Wow, numpy arrays have a whole lot more going on under the hood than do lists. They play a huge role in doing data science work in Python with many packages using numpy to store and work with data. Notice that there are various mathematical methods such as sum and mean and methods to convert arrays to lists and strings using the obviously named methods. We see that there is a dtype property - it tells us the data type of the array. Our array stores 64bit integers.

print(order_quantity_range.dtype)
int64

QUESTIONS Why don’t we use parens with dtype? Why don’t list objects have a dtype property?

What about numbers?

Are things like integers and floating point numbers actually objects?

print(unit_cost)
print(type(unit_cost))
dir(unit_cost)
7.5
<class 'float'>
['__abs__',
 '__add__',
 '__bool__',
 '__class__',
 '__delattr__',
 '__dir__',
 '__divmod__',
 '__doc__',
 '__eq__',
 '__float__',
 '__floordiv__',
 '__format__',
 '__ge__',
 '__getattribute__',
 '__getformat__',
 '__getnewargs__',
 '__gt__',
 '__hash__',
 '__init__',
 '__init_subclass__',
 '__int__',
 '__le__',
 '__lt__',
 '__mod__',
 '__mul__',
 '__ne__',
 '__neg__',
 '__new__',
 '__pos__',
 '__pow__',
 '__radd__',
 '__rdivmod__',
 '__reduce__',
 '__reduce_ex__',
 '__repr__',
 '__rfloordiv__',
 '__rmod__',
 '__rmul__',
 '__round__',
 '__rpow__',
 '__rsub__',
 '__rtruediv__',
 '__set_format__',
 '__setattr__',
 '__sizeof__',
 '__str__',
 '__sub__',
 '__subclasshook__',
 '__truediv__',
 '__trunc__',
 'as_integer_ratio',
 'conjugate',
 'fromhex',
 'hex',
 'imag',
 'is_integer',
 'real']

Yep. Try out some of the attributes.

Writing our own classes

While Python has many useful built in classes, true object-oriented programming (OOP) involves creating our own classes from which we can create object instances that are useful for the problem at hand. Python is an OOP language but it does not force you to create classes if you don’t want to. You can write any blend you’d like of procedural, object oriented and functional programming. We aren’t going to get into debates about which programming paradigm is the “best”. There are times when OOP makes a lot of sense, and for those times, we’ll use it. Other times, simply creating useful functions (such as the bookstore_profit function we used earlier) is the appropriate thing to do.

Many business analysts who learn Excel VBA, don’t realize that you can actually create classes in VBA. Most stick with using the built in Excel objects.
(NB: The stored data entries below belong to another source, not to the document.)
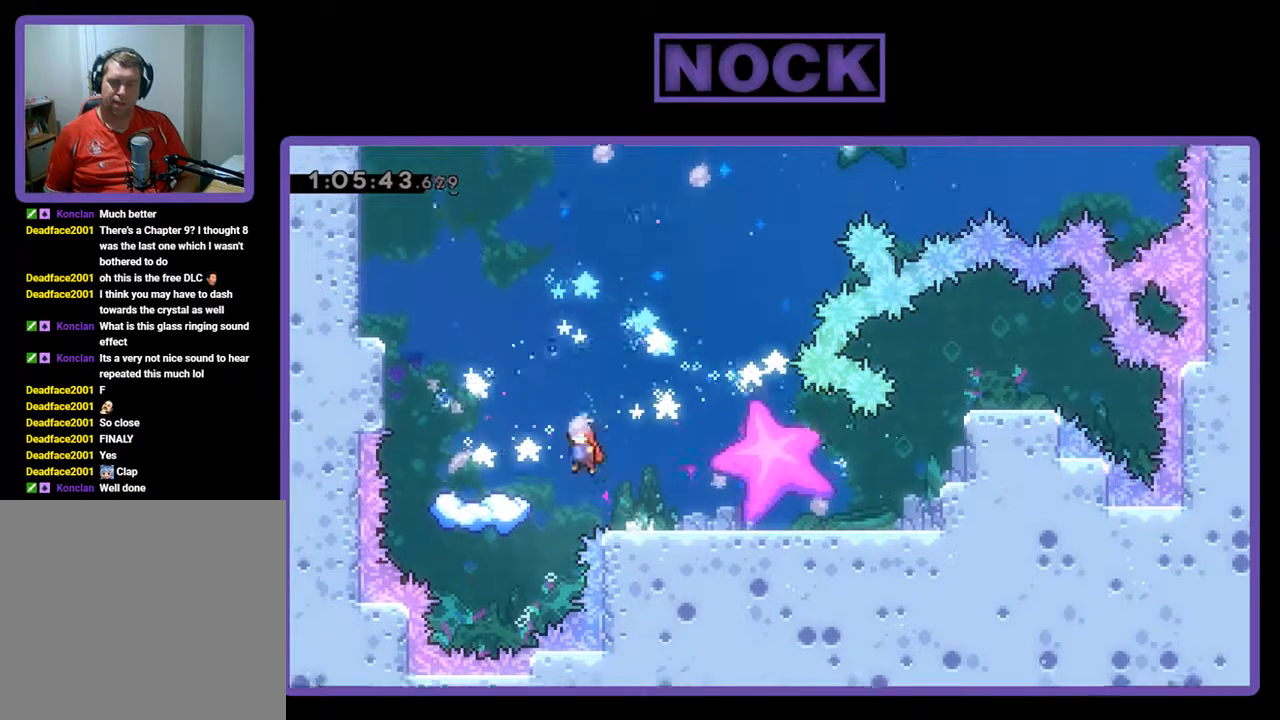
{"buttons": ["R2"], "left_stick": "center", "events": [[133, "CROSS", "up"], [300, "DPAD_LEFT", "up"]]}
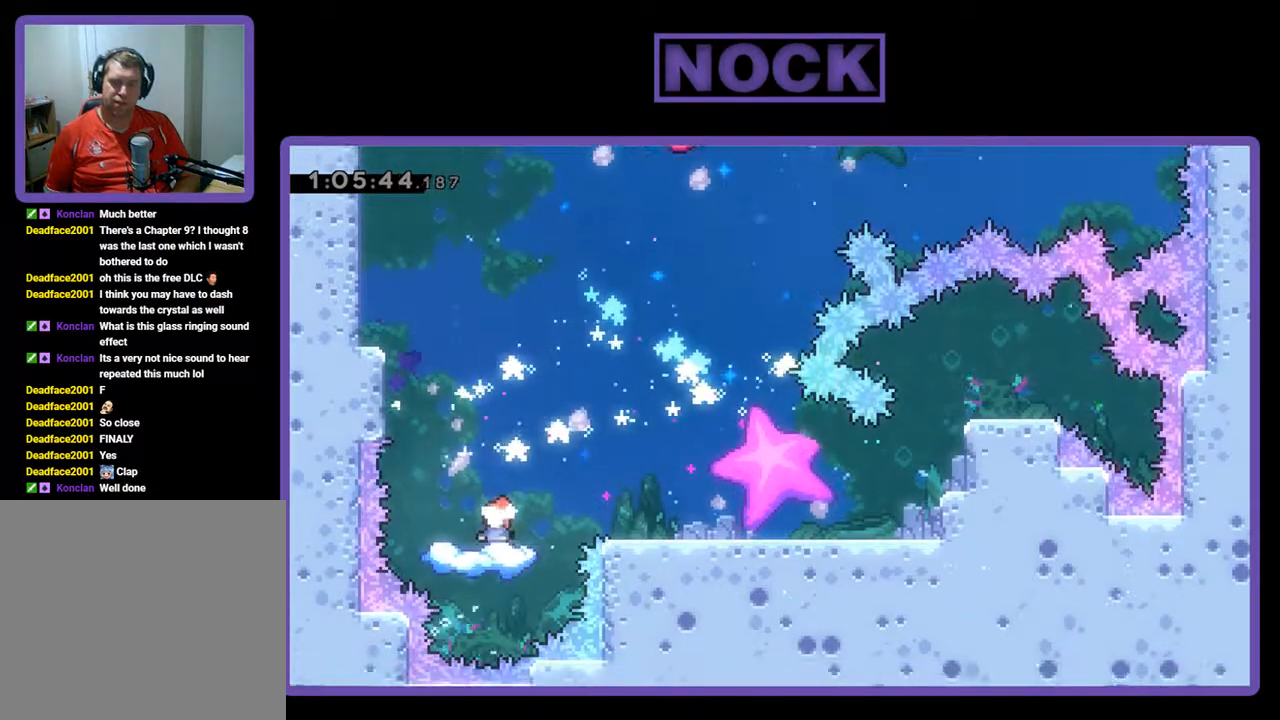
{"buttons": ["CROSS", "R2"], "left_stick": "center", "events": [[267, "CROSS", "down"]]}
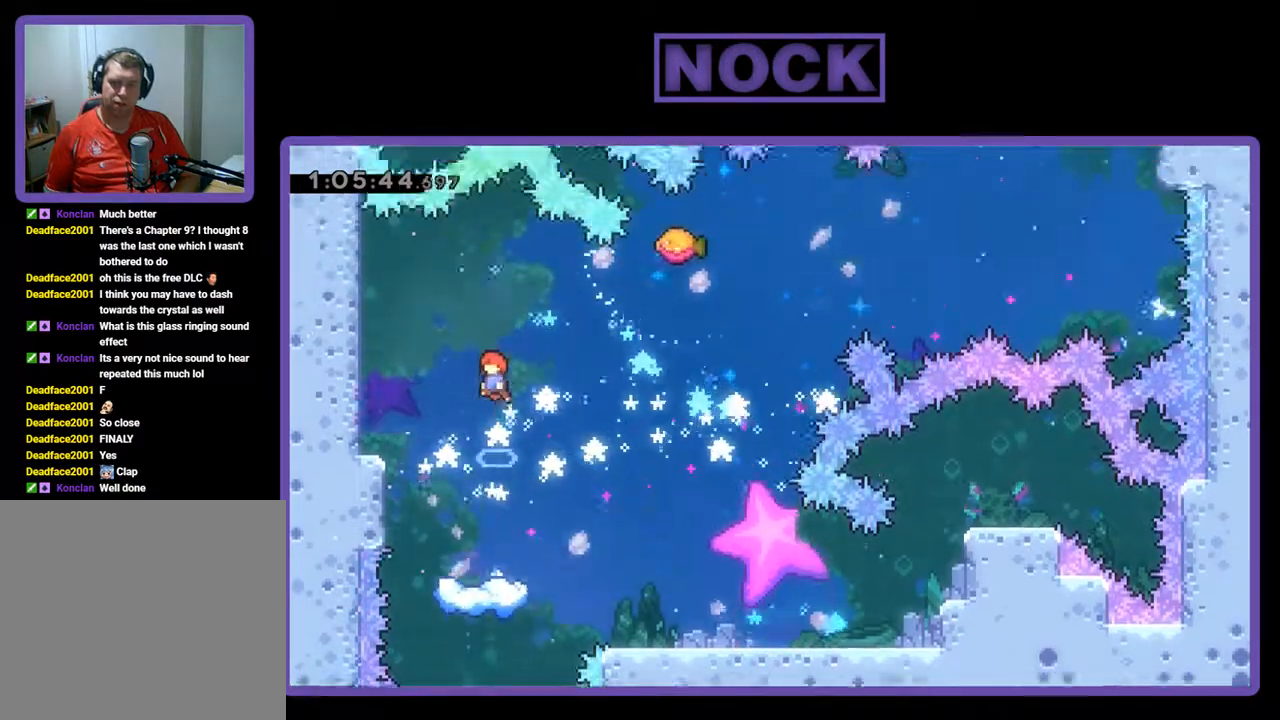
{"buttons": ["R2"], "left_stick": "center", "events": [[333, "CROSS", "up"]]}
An OO version of the Bookstore Model

Let’s create an OO version of the Bookstore Model and figure out how to do n-way data tables just as we did with the non-OO version of the model. Then we’ll go on and figure out how to duplicate the functionality of Excel’s Goal Seek tool in Python. It’s not clear whether the non-OO or the OO version of our model will ultimately prove best for this use case. Regardless, we’ll learn a few things along the way.
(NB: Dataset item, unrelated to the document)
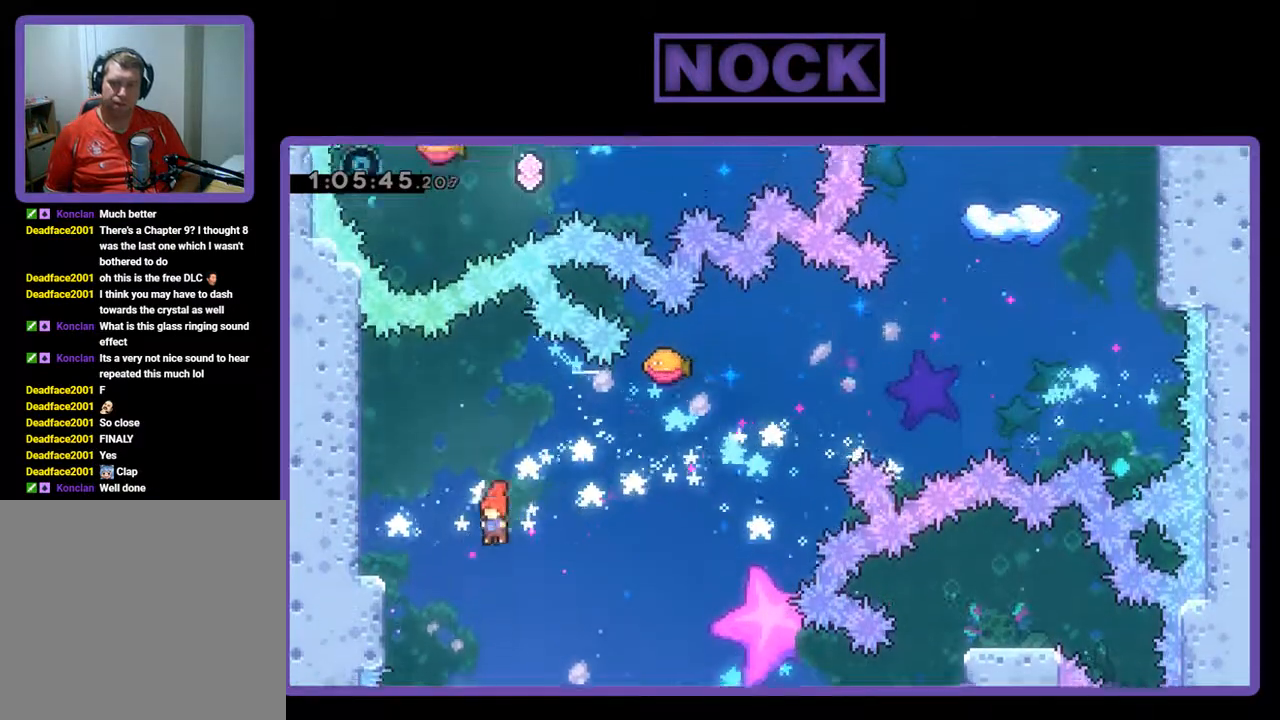
{"buttons": ["R2"], "left_stick": "center", "events": []}
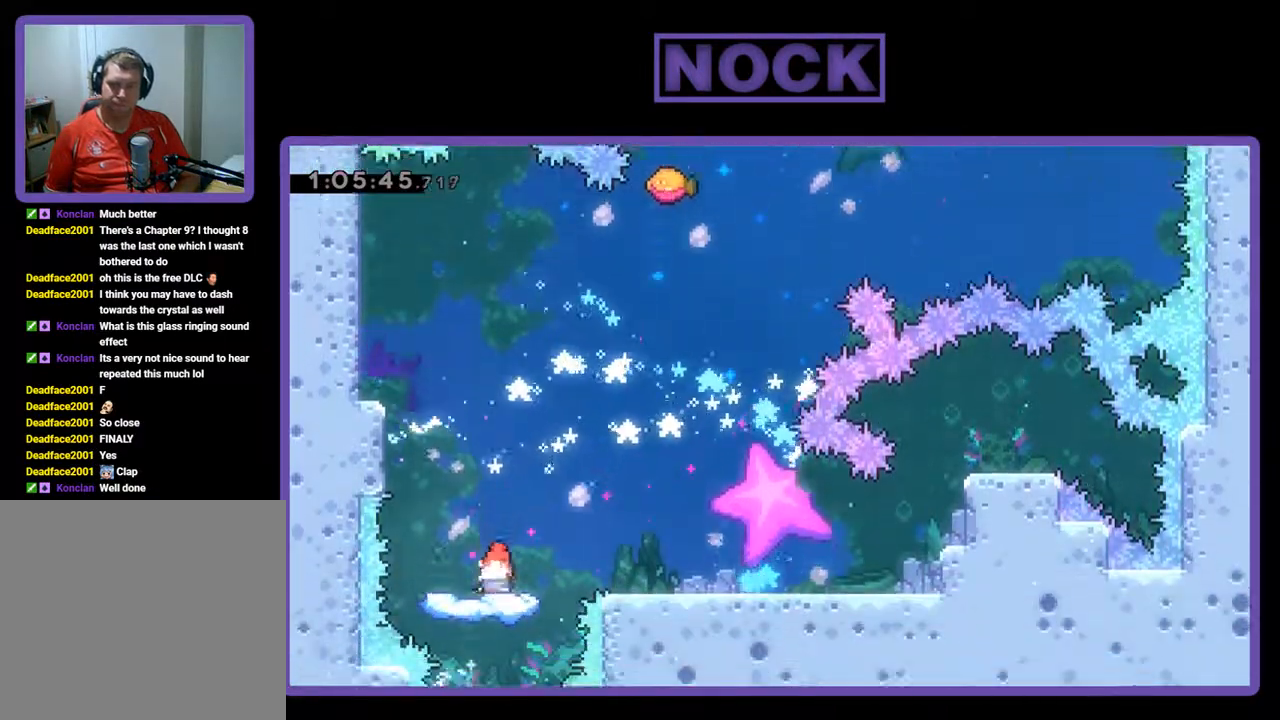
{"buttons": ["CROSS", "R2", "DPAD_RIGHT"], "left_stick": "center", "events": [[133, "DPAD_RIGHT", "down"], [267, "CROSS", "down"]]}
As an aside, there’s a very useful site aimed at using Python for quantitative economics and finance - https://quantecon.org/. Within there are some terrific notebooks on various Python topics. Here are two related to OOP:

Initial design of the BookstoreModel class

It seems like we would want all of the base inputs such as unit cost, selling price, unit refund, order quantity and demand to be attributes (properties) of the class. Here’s the start of our class definition code:

class BookstoreModel():
    def __init__(self, unit_cost, selling_price, unit_refund, order_quantity, demand):
        self.unit_cost = unit_cost
        self.selling_price = selling_price
        self.unit_refund = unit_refund
        self.order_quantity = order_quantity
        self.demand = demand

Some important things of note:

  • we use the keyword class followed by the name of our class.
  • by convention, class names are capitalized (each word if multi-word).
  • the class declaration looks a little like defining a function but we use class instead of def.
  • there’s nothing in the parentheses following the class name. We’ll defer talking about this for now.
  • there’s a single method (function) defined within the class and it is called __init__. From earlier in this document we know that this must be a built in dunder method that has some special purpose. From its name you’ve probably already guessed that it’s the function called when a new object instance is first created. If you’ve programmed in Java or C++, this is kind of like a constructor.
  • the first argument to the __init__ function is self and represents the object instance being created.
  • the remaining arguments to the __init__ function are values that we want to use in the function. In this case, we simply want to create object properties corresponding to the base inputs for the bookstore model.
  • the rest of the lines within the __init__ function are initializing our object properties to the values passed in.
  • in order to reference (i.e. to get the value or set the value) an object property, we always preface the property with the self object, e.g., self.unit_cost.
  • if you’ve programmed in Java you might be used to using “setters and getters”. In general we don’t do that in Python and instead just reference the property directly using dot notation.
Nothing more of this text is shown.